→ Text passage:
# Amazon Flex is getting smart



## LA Cabbie

Same day blocks.
Two hour blocks.
Only minutes for due time.

The above translates to checking the app 16 hours a day AND having to be around the warehouse AND getting so much to deliver within 2 hours that you end up having to work for free if you just land a 2 hour block.

I think you really have to hustle to get a decent 4 hours with Amazon now. My game plan is to make $100 a day mainly with Amazon and a little postmates. I try to get as much with Amazon between 8 am to 4 pm. If I don't make my quote I try again at 6/8 pm and maybe post mates later in the night.

Well, I guess the 8 hour plus daily blocks and bringing in $1000 or more a week is over now.


----------



## ITminion

I somehow was offered a reserved block for last Sunday that was an 8-10am, and I took it. Around 9:30 they sent out an 11-2 block while I was sitting in the warehouse, I grabbed it. At 1pm they sent out a 2-4 block, grabbed that one too. 
I guess that's probably the norm, it sounds like. You happen to be working already on a weekend and just grab the same-day blocks as they become available, daisy-chain them.


----------



## LLXC

Every time I get a 2 hour block, I end up with 3-4 deliveries, and end up finishing them and back at the warehouse with 30-60 minutes to just sit around. I wish they would give me more things to deliver because, let's face it, a lot of our pay is based on tips...


----------



## LLXC

ITminion said:


> You happen to be working already on a weekend and just grab the same-day blocks as they become available, daisy-chain them.


I managed to do that for 4 additional 2 hours blocks on Sunday but it required a LOT of spamming refresh on the app. :| Course I had a Hot Wheels run and very little orders so I had nothing better to do.


----------



## ITminion

Same, each block I had that Sunday was like 1 or 2 runs, so I spent the majority of the day sitting around at the warehouse. 
Nothing else to do but refresh the app while you're sitting around, LOL.


----------



## Shangsta

LLXC said:


> Every time I get a 2 hour block, I end up with 3-4 deliveries, and end up finishing them and back at the warehouse with 30-60 minutes to just sit around. I wish they would give me more things to deliver because, let's face it, a lot of our pay is based on tips...

→ Data records:
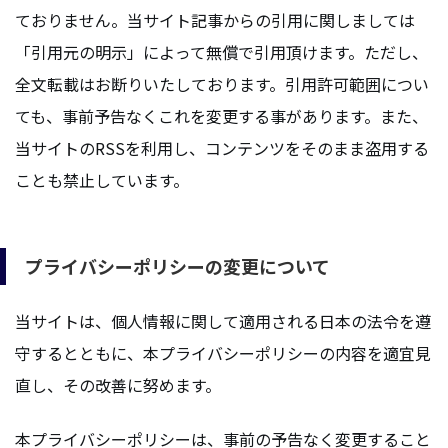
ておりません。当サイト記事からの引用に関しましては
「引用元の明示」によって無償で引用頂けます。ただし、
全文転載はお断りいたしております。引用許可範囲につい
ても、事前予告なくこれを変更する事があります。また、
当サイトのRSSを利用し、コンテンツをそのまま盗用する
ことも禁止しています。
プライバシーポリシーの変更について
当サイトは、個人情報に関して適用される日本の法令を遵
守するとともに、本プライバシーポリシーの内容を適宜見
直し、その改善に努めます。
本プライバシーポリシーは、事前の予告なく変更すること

→ Aim of the exercise: Print the passage of the Amazon Flex thread starting with "Same day blocks." and going on through "is over now.". The entries have no connection to the Amazon Flex thread.

→ Response to the exercise:
Same day blocks.
Two hour blocks.
Only minutes for due time.

The above translates to checking the app 16 hours a day AND having to be around the warehouse AND getting so much to deliver within 2 hours that you end up having to work for free if you just land a 2 hour block.

I think you really have to hustle to get a decent 4 hours with Amazon now. My game plan is to make $100 a day mainly with Amazon and a little postmates. I try to get as much with Amazon between 8 am to 4 pm. If I don't make my quote I try again at 6/8 pm and maybe post mates later in the night.

Well, I guess the 8 hour plus daily blocks and bringing in $1000 or more a week is over now.